From NEI’s Japan micro-site:

TEPCO Takes Precaution Against Possible Fission in Fukushima Reactor

November 2, 2011

Plant Status

  • Workers at the Fukushima Daiichi nuclear energy facility have taken steps to halt the possibility of localized fission reactions in reactor 2 after detecting trace amounts radioactive xenon in the reactor’s containment vessel, NHK World reports. Xenon is a byproduct of fission. Tokyo Electric Power Co., which operates the facility, reports no significant changes in temperature, pressure and other data from the reactor.

Media Highlights

  • A special report on the IEEE Spectrum website looks at “Fukushima and the Future of Nuclear Power.” Articles include an in-depth review of the first 24 hours after the earthquake and tsunami struck the nuclear energy facility and a comparison of the Three Mile Island, Chernobyl and Fukushima nuclear accidents.
  • In a first since the March 11 nuclear accident, a shutdown reactor in Japan has resumed operation, the New York Times reports. After receiving approvals from the Nuclear and Industrial Safety Agency and the local government, reactor 4 at the Genkai nuclear energy facility came back on line this week. The reactor was inadvertently shut down Oct. 4 due to an operator error. However, it will shut down again in December for a scheduled inspection.
  • U.S. boiling water reactors “would have fared much better” in an earthquake and tsunami than the reactors at the Fukushima Daiichi nuclear energy facility, the website Electric Light & Power reports. The article says that U.S. facilities are subject to regulations that would limit damage in a severe natural event and that plants are located in places with minimal vulnerability to the kind of tsunami that struck Japan.

New Products

  • A new series on NEI’s Safety First website examines some of the industry and independent Nuclear Regulatory Commission’s post-Fukushima activities. Articles appearing this week explore seismic and flooding protection, safety during a loss of off-site electricity, used fuel storage, operator emergency training and accessibility of specialized vent valves.

Comments

Anonymous said…
"Trace" amounts of xenon?
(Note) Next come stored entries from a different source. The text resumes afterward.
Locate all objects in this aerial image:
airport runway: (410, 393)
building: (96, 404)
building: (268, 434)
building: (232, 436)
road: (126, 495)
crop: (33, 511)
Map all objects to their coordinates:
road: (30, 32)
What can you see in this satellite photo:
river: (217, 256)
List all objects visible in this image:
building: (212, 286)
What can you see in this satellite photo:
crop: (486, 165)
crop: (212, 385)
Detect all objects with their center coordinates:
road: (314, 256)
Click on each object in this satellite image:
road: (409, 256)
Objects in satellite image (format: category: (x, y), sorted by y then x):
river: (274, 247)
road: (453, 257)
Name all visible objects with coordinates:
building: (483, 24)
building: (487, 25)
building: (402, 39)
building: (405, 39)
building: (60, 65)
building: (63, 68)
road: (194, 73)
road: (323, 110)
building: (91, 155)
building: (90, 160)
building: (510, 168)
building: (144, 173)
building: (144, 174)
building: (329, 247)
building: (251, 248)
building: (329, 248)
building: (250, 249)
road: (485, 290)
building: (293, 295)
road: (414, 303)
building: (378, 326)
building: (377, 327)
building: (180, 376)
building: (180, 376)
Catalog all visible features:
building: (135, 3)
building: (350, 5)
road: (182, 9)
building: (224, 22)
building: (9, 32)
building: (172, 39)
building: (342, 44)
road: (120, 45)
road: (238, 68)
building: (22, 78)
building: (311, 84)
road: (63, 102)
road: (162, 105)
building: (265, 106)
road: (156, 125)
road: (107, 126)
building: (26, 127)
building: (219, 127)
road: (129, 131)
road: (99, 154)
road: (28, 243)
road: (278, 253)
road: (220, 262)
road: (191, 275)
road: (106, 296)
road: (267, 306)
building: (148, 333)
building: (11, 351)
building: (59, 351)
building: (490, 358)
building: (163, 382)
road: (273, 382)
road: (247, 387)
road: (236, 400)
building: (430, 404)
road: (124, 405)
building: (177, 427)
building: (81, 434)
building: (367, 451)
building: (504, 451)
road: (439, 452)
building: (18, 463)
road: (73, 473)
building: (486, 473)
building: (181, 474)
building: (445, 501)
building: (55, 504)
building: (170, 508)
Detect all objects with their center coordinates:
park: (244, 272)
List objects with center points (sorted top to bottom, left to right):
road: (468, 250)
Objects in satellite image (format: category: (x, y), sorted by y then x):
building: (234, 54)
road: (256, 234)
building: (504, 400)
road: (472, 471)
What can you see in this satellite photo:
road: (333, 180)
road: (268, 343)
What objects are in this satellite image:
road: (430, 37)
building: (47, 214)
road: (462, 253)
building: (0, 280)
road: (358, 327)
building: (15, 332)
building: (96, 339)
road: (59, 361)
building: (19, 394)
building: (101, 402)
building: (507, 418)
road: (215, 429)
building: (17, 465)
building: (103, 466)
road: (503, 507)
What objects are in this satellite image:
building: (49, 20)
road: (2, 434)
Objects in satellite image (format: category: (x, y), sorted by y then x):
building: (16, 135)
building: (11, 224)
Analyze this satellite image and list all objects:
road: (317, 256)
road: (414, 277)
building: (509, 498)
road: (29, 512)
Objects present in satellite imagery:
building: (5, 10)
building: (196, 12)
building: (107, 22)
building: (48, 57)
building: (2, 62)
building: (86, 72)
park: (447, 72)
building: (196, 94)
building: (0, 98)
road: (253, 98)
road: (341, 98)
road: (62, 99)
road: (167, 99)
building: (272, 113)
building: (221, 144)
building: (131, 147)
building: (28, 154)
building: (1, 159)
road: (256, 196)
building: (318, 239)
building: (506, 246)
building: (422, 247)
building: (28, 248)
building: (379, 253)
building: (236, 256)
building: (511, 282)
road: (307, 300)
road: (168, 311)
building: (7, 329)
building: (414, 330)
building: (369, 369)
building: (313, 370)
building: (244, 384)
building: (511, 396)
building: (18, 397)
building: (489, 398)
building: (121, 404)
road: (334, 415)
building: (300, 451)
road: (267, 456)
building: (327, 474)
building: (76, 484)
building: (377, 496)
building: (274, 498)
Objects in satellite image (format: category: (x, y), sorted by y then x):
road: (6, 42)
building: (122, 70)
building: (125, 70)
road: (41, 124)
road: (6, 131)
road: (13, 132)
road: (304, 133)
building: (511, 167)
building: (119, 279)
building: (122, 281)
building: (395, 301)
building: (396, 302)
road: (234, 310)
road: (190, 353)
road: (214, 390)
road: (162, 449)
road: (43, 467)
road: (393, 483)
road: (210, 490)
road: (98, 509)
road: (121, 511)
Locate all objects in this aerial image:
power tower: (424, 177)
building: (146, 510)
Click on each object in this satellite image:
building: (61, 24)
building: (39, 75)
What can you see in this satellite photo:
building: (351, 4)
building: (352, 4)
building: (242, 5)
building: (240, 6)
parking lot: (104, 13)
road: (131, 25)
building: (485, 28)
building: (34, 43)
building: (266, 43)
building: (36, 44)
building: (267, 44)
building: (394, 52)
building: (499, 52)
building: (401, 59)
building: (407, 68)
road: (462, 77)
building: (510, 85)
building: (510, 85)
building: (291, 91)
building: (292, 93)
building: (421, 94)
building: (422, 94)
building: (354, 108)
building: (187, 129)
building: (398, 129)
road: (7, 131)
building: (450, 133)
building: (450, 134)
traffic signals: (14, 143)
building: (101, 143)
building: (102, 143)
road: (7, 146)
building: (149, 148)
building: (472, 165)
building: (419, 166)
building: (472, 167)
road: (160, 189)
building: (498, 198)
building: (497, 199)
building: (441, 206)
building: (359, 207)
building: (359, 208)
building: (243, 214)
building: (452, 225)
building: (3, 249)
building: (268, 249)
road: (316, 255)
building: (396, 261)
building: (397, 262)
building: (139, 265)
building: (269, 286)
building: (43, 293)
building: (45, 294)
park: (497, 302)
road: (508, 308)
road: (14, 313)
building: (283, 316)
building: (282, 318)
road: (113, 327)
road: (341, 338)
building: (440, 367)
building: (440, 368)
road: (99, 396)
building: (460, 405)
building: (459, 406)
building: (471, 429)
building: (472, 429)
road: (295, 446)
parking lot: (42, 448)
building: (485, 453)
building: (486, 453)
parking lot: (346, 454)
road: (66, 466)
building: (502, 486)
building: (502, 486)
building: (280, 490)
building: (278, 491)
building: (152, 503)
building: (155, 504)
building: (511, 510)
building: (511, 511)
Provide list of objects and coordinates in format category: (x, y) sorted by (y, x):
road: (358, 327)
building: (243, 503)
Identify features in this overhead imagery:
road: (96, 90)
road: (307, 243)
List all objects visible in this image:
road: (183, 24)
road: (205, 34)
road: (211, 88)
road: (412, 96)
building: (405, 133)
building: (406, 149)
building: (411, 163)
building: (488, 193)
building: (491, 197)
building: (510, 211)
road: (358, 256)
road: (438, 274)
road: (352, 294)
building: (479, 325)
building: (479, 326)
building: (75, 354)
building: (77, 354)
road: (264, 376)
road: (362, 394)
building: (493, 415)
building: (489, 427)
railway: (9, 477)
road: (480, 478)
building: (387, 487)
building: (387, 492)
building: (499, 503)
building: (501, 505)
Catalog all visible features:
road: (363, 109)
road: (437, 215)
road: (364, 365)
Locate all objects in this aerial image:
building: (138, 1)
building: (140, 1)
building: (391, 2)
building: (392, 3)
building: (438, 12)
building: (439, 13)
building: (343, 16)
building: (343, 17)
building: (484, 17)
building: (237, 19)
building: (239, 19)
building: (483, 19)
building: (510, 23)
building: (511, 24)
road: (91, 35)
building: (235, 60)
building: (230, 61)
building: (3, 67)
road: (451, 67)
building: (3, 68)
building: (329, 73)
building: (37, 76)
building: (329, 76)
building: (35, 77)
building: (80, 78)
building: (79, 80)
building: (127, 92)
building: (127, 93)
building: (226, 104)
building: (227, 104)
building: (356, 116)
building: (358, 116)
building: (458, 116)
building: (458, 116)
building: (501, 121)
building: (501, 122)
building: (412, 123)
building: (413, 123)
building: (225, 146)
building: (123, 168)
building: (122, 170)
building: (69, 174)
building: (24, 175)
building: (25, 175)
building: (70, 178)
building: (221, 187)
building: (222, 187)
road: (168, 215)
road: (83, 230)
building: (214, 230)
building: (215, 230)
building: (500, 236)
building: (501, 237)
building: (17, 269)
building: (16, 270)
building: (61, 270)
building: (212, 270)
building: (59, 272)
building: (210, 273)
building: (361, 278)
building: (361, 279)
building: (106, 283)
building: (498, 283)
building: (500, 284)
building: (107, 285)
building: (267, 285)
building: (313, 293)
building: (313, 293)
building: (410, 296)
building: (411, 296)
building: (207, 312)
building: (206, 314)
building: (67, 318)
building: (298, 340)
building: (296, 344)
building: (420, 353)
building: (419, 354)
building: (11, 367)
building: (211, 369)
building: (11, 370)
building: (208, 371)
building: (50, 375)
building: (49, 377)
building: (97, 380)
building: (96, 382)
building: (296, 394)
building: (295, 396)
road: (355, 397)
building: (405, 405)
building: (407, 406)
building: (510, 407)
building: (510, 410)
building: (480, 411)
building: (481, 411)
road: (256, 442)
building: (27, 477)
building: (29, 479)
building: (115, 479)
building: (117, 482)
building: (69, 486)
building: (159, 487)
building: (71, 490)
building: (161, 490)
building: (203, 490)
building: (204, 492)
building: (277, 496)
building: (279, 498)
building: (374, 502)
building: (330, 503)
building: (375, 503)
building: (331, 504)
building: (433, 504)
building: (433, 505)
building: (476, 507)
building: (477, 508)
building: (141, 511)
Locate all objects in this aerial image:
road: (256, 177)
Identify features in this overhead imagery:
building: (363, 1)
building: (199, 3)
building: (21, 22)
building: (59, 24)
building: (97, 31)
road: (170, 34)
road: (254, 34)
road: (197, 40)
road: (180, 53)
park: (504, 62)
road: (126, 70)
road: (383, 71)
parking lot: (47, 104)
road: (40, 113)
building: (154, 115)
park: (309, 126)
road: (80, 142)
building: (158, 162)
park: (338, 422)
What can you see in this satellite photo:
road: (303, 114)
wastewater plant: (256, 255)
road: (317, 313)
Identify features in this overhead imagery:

That doesn't sound like a really firm indicator of fission, much less criticality (fission doesn't necessarily mean uncontrolled criticality). Anyone done a decay calculation? I know a lot of half-lives have passed, but if your initial amount was very high, you could still have "trace" amounts left even after a lot of half-lives have passed.
D Pulaski said…
http://www3.nhk.or.jp/daily/english/03_19.html

TEPCO now says that the radioactive krypton they found was due to spontaneous fission of curium.